[CHAPTER VI.]
A FULL thirty days after Swiftwater and Hathaway had left Seattle, following the affair on the decks of the steamer “Humboldt,” found the miner and his friend in Skagway. It was in the height of the spring rush to the gold fields, and there are undoubtedly few, if any, living today who will ever witness on this continent such scenes as were enacted on the terrible Skagway trail over the Coast Range of the Alaska mountains, which separated 50,000 eager, struggling, quarreling, frenzied men and women drawn thither by the mad rush for gold from the upper reaches of the Yukon River and the lakes which helped to form that mighty stream.
No pen can adequately portray the bitter clash, and struggling, and turmoil—man against man, man against woman, woman against man, fist against fist, gun against gun, as this mob of gold-crazed human beings surged into the vortex of the Yukon’s valley and found their way to the new Golconda of the north.

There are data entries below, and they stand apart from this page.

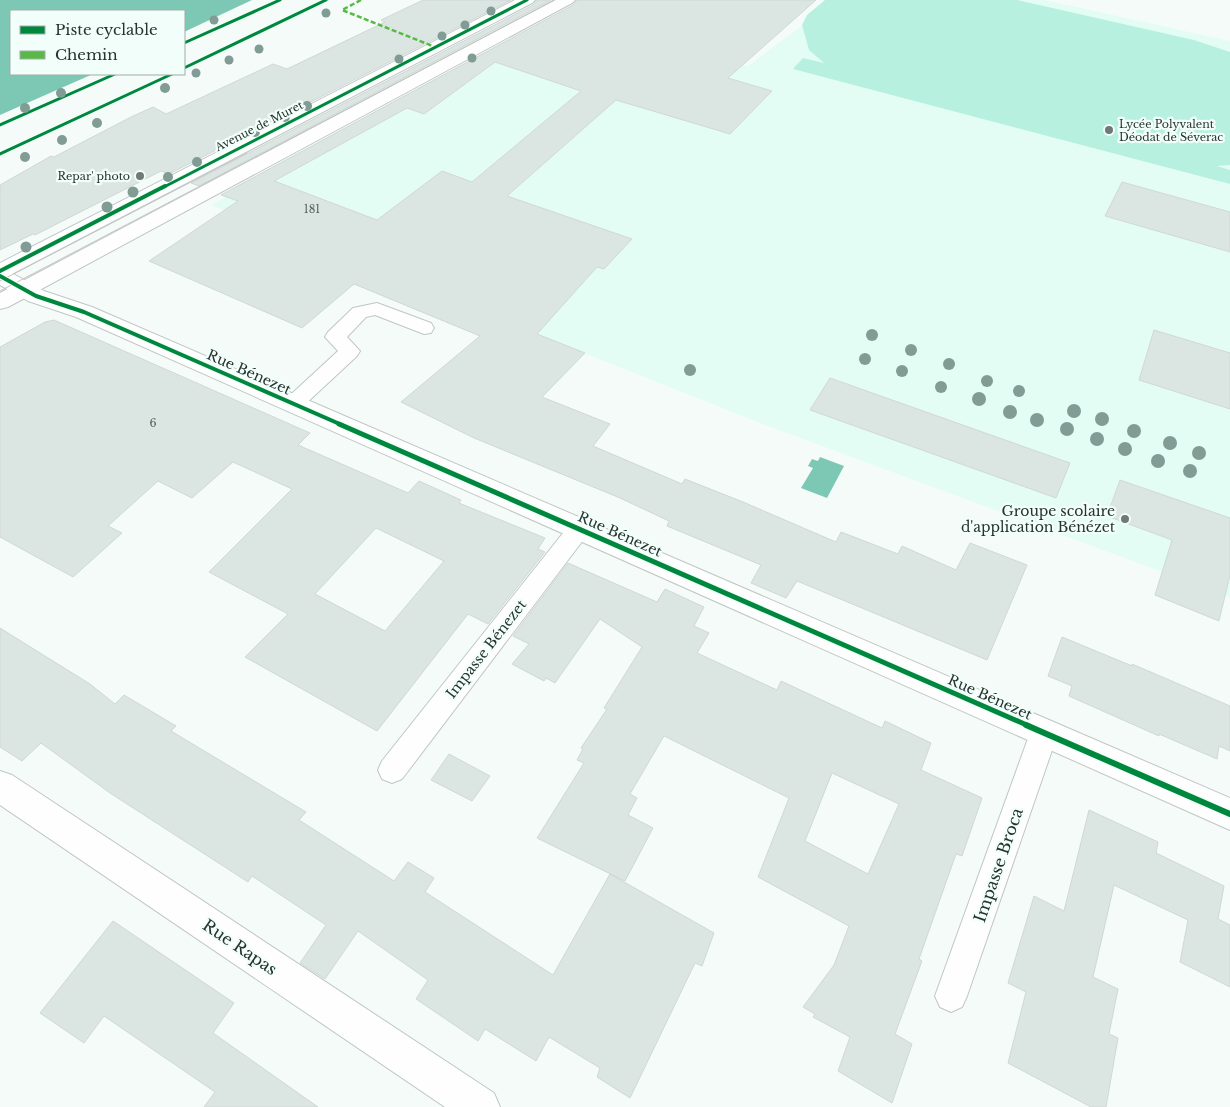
<svg xmlns="http://www.w3.org/2000/svg" width="1230" height="1107" viewBox="0 0 1230 1107" font-family="'Libre Baskerville',serif">
	<style>
		.built { fill: #e3fdf4 }
		.green { fill: #b8f0df }
		.water { fill: #7dc8b4 }
		.building { fill: #dbe5e2; stroke: #d0d8d6; fill-rule: evenodd }
		.lines { fill: none; stroke-linecap: round; stroke-linejoin: round }
		.service-casing { stroke: #bfc7c4; stroke-width: 2 }
		.minor-casing { stroke: #bfc7c4; stroke-width: 2 }
		.primary-casing { stroke: #bfc7c4; stroke-width: 2 }
		.service { fill: #fefefe; fill-rule: evenodd }
		.minor { fill: #fefefe; fill-rule: evenodd }
		.primary { fill: #fefefe; fill-rule: evenodd }
		.tram { stroke: #c4c5c5; stroke-width: 1 }
		.quiet { stroke: #58b947; stroke-width: 2.5; stroke-dasharray: 5 2.5; stroke-linecap: butt }
		.cycleway-far3-casing { stroke: #f2fefa; stroke-width: 5 }
		.cycleway-far2-casing { stroke: #f2fefa; stroke-width: 6 }
		.cycleway-far1-casing { stroke: #f2fefa; stroke-width: 8 }
		.cycleway-casing { stroke: #f2fefa; stroke-width: 9 }
		.cycleway-far3 { stroke: #00873e; stroke-width: 3 }
		.cycleway-far2 { stroke: #00873e; stroke-width: 4 }
		.cycleway-far1 { stroke: #00873e; stroke-width: 5 }
		.cycleway { stroke: #00873e; stroke-width: 6 }
		.tree { fill: #809c94 }
		.poi-dot { fill: #6f7976; stroke: #f2fefa; stroke-width: 2 }
		.labels { text-anchor: middle; stroke-width: 4.5; stroke-linejoin: round; paint-order: stroke }
		.far-poi-label { font-size: 11px; fill: #27332f; stroke: #f2fefa; text-anchor: start }
		.far-street-label { font-size: 11px; fill: #27332f; stroke: #f2fefa }
		.number-label { font-size: 11px; fill: #56615e }
		.street-label { font-size: 14px; fill: #27332f; stroke: #f2fefa }
		.poi-label { font-size: 14px; fill: #27332f; stroke: #f2fefa; text-anchor: end }
		.near-street-label { font-size: 16px; fill: #27332f; stroke: #f2fefa }
	</style>
	<rect width="100%" height="100%" fill="#f5fbf9"/>
	<path class="built" d="M836 0H1045L1230 41V597L768 426 211 205 560 16 748 66Z"/>
	<path class="green" d="M825 0H1017L1194 40 1230 52V165L1217 166 1230 170V184L793 69 803 58 824 63 809 50 802 25 807 15Z"/>
	<path class="water" d="M0 0H252L184 32V11H11V74H93L0 115Z
		M820 457 844 466 827 498 801 488 813 468 808 466 812 459 818 461Z"/>
	<path class="building" d="M423 0H511L169 174 161 171 35 235 33 234 0 250V185L51 156 54 157 131 117 153 107 166 114 273 64 287 69 385 22 381 20Z
		M537 0H551L199 186 191 183 533 5Z
		M577 0H816L728 78 772 91 730 134 616 100 507 196 632 239 604 269 597 267 537 334 585 353 542 397 610 424 593 446 682 484 685 479 743 502 836 542 841 532 898 554 902 546 956 570 970 543 1027 565 987 660 797 581 786 598 751 583 761 565 667 526 669 521 620 498 474 438 401 402 480 336 354 284 302 328 149 261 238 201 221 195 573 5ZM495 62 581 91 472 182 442 171 377 220 274 181 407 108 424 114Z
		M1122 182 1230 212V252L1105 216Z
		M54 320 310 433 298 445 408 493 419 481 461 500 459 503 545 538 538 549 545 552 488 624 468 614 377 731 245 657 288 614 209 572 292 489 233 462 192 498 158 481 108 526 122 533 73 577 0 537V347L45 322ZM376 528 444 561 385 631 315 594Z
		M1154 330 1230 353V409L1139 380Z
		M830 378 1070 463 1056 498 810 410Z
		M1120 480 1230 518V575L1219 621 1155 595 1172 540 1107 516Z
		M568 563 657 602 665 589 704 607 694 626 709 633 697 653 777 690 781 681 882 728 885 721 931 743 921 770 982 798 962 856 956 854 919 959 922 961 895 1034 912 1044 892 1103 838 1071 850 1037 813 1017 815 1014 803 1007 834 965 849 926 758 877 789 798 664 736 630 794 637 798 628 815 653 828 625 881 537 838 584 763 577 760 583 749 581 748 607 709 604 708 642 647 600 619 555 683 546 678 544 681 512 664 529 644 513 636ZM832 773 899 804 868 874 805 841Z
		M0 628 90 684 115 704 124 695 176 726 171 731 306 812 299 820 394 881 408 862 434 878 425 892 553 975 610 874 714 933 702 966 695 963 630 1098 597 1077 600 1068 549 1037 536 1061 485 1029 478 1041 416 999 428 980 358 931 325 979 300 963 326 925 252 876 248 882 110 793 41 743 22 761 0 747Z
		M1062 637 1132 666V664L1230 706V751L1219 746 1217 759 1159 734V736L1069 696 1072 686 1048 676Z
		M449 754 490 776 472 801 431 780Z
		M1089 810 1158 842 1156 853 1224 886 1218 919 1230 925V987L1180 962 1188 920 1114 885 1093 977 1118 989 1109 1034 1118 1038 1106 1107H1091L1008 1063 1026 992 1008 983 1034 896 1064 911Z
		M113 921 234 1003 213 1033 318 1107H204L215 1092 104 1016 84 1043 40 1013Z"/>
	<g class="lines">
		<g class="service-casing">
			<path id="service" d="M377 303 431 323 434 328 431 333 424 334 375 315 366 317 347 337 360 351 357 356 300 409 293 411 286 409 283 404 286 399 338 351 325 337 328 332 353 308Z
				M579 520 587 523 591 529 587 535 402 779 392 783 382 779 378 770 382 761 571 523Z
				M1044 721 1054 724 1058 733 967 996 962 1007 951 1012 940 1007 935 996 1030 733 1034 724Z"/>
		</g>
		<g class="minor-casing">
			<path id="minor" d="M0 269 8 271 44 291 92 307 1230 798V830L76 317 28 301 0 285Z
				M0 771 12 775 494 1093 500 1107H445L0 805Z"/>
		</g>
		<g class="primary-casing">
			<path id="primary" d="M515 0H535L532 3 8 276 0 278V263Z
				M555 0H575L572 3 8 307 0 309V293Z"/>
		</g>
		<use href="#service" class="service"/>
		<use href="#minor" class="minor"/>
		<use href="#primary" class="primary"/>
		<path class="tram" d="M0 281 247 153
			M0 291 555 0"/>
		<path class="quiet" d="M361 0 342 10 435 47"/>
		<g class="cycleway-far3-casing">
			<path id="cycleway-far3" d="M184 43 280 0
				M184 68 326 0
				M0 125 115 74
				M0 154 172 74
				M162 188 527 0"/>
		</g>
		<g class="cycleway-far2-casing">
			<path id="cycleway-far2" d="M0 271 165 186
				M0 276 36 296 84 312 342 425"/>
		</g>
		<g class="cycleway-far1-casing">
			<path id="cycleway-far1" d="M339 424 1029 726"/>
		</g>
		<g class="cycleway-casing">
			<path id="cycleway" d="M1026 725 1230 814"/>
		</g>
		<use href="#cycleway-far3" class="cycleway-far3"/>
		<use href="#cycleway-far2" class="cycleway-far2"/>
		<use href="#cycleway-far1" class="cycleway-far1"/>
		<use href="#cycleway" class="cycleway"/>
	</g>
	<g class="tree">
		<circle cx="491" cy="11" r="4.5"/>
		<circle cx="326" cy="13" r="4.5"/>
		<circle cx="214" cy="20" r="4.5"/>
		<circle cx="465" cy="25" r="4.5"/>
		<circle cx="442" cy="36" r="4.5"/>
		<circle cx="259" cy="49" r="4.5"/>
		<circle cx="472" cy="58" r="4.5"/>
		<circle cx="399" cy="59" r="4.5"/>
		<circle cx="229" cy="60" r="4.5"/>
		<circle cx="196" cy="73" r="4.5"/>
		<circle cx="165" cy="88" r="5"/>
		<circle cx="61" cy="93" r="5"/>
		<circle cx="307" cy="106" r="5"/>
		<circle cx="25" cy="108" r="5"/>
		<circle cx="285" cy="117" r="5"/>
		<circle cx="97" cy="123" r="5"/>
		<circle cx="255" cy="132" r="5"/>
		<circle cx="62" cy="140" r="5"/>
		<circle cx="25" cy="157" r="5"/>
		<circle cx="197" cy="162" r="5"/>
		<circle cx="168" cy="177" r="5"/>
		<circle cx="133" cy="192" r="5.5"/>
		<circle cx="107" cy="207" r="5.5"/>
		<circle cx="26" cy="247" r="5.5"/>
		<circle cx="872" cy="335" r="6"/>
		<circle cx="911" cy="350" r="6"/>
		<circle cx="865" cy="359" r="6"/>
		<circle cx="949" cy="364" r="6"/>
		<circle cx="690" cy="370" r="6"/>
		<circle cx="902" cy="371" r="6"/>
		<circle cx="987" cy="381" r="6"/>
		<circle cx="941" cy="387" r="6"/>
		<circle cx="1019" cy="391" r="6"/>
		<circle cx="979" cy="399" r="7"/>
		<circle cx="1074" cy="411" r="7"/>
		<circle cx="1010" cy="412" r="7"/>
		<circle cx="1102" cy="419" r="7"/>
		<circle cx="1037" cy="420" r="7"/>
		<circle cx="1067" cy="429" r="7"/>
		<circle cx="1134" cy="431" r="7"/>
		<circle cx="1097" cy="439" r="7"/>
		<circle cx="1170" cy="443" r="7"/>
		<circle cx="1125" cy="449" r="7"/>
		<circle cx="1199" cy="453" r="7"/>
		<circle cx="1158" cy="461" r="7"/>
		<circle cx="1190" cy="471" r="7"/>
	</g>
	<g class="poi-dot">
		<circle cx="1109" cy="130" r="5"/>
		<circle cx="140" cy="176" r="5"/>
		<circle cx="1125" cy="519" r="5"/>
	</g>
	<g class="labels">
		<g class="far-poi-label">
			<text x="1119" y="128">Lycée Polyvalent<tspan x="1119" dy="13">Déodat de Séverac</tspan></text>
			<text x="130" y="180" text-anchor="end">Repar' photo</text>
		</g>
		<g class="far-street-label">
			<text transform="translate(259 126) rotate(-27)" y="4">Avenue de Muret</text>
		</g>
		<g class="number-label">
			<text x="312" y="213">181</text>
			<text x="153" y="427">6</text>
		</g>
		<g class="street-label">
			<text transform="translate(249 372) rotate(24)" y="5">Rue Bénezet</text>
			<text transform="translate(620 534) rotate(24)" y="5">Rue Bénezet</text>
			<text transform="translate(486 649) rotate(-52)" y="5">Impasse Bénezet</text>
			<text transform="translate(990 697) rotate(24)" y="5">Rue Bénezet</text>
		</g>
		<g class="poi-label">
			<text x="1115" y="516">Groupe scolaire<tspan x="1115" dy="16">d'application Bénézet</tspan></text>
		</g>
		<g class="near-street-label">
			<text transform="translate(998 865) rotate(-71)" y="6">Impasse Broca</text>
			<text transform="translate(240 947) rotate(34)" y="6">Rue Rapas</text>
		</g>
	</g>
	<rect x="10" y="10" width="175" height="65" fill="#f2fefa" stroke="#a1ada9"/>
	<rect x="20" y="26" width="25" height="8" fill="#00873e" stroke="#a1ada9"/>
	<text x="55" y="35" font-size="15" fill="#27332f">Piste cyclable</text>
	<rect x="20" y="51" width="25" height="8" fill="#58b947" stroke="#a1ada9"/>
	<text x="55" y="60" font-size="15" fill="#27332f">Chemin</text>
</svg>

Skagway was a whirling, tumbling, seething whirlpool of humanity. Imagine the spectacle of a mob of 40,000 half-crazed human beings assembled at the foot of the almost impassable White Pass, with the thermometer 90 degrees in the shade at the foot of the range, and ten feet of snow on the Summit, three miles away. Then picture to this, if you can, the innumerable crimes against humanity that broke out in this mob of half-crazy, fighting, excited, bewildered multitude of men and women.
There was no rest in the town—no sleep—no time for meals—no time for repose—nothing but a mad scramble and the devil take the hindmost.
There was one cheap, newly constructed frame hotel in Skagway and rooms were from $5 to $20 a day. The only wharf of the town was packed fifty feet high with merchandise of every description—65 per cent. canned provisions, flour and dried fruits and the rest of it hardware, mining tools and clothing for the prospectors. Teams of yelping, snarling, fighting malamutes added their cries to the eternally welling mass of sound.
And Swiftwater was there. Almost the first face I saw as I entered the hotel was that of Gates.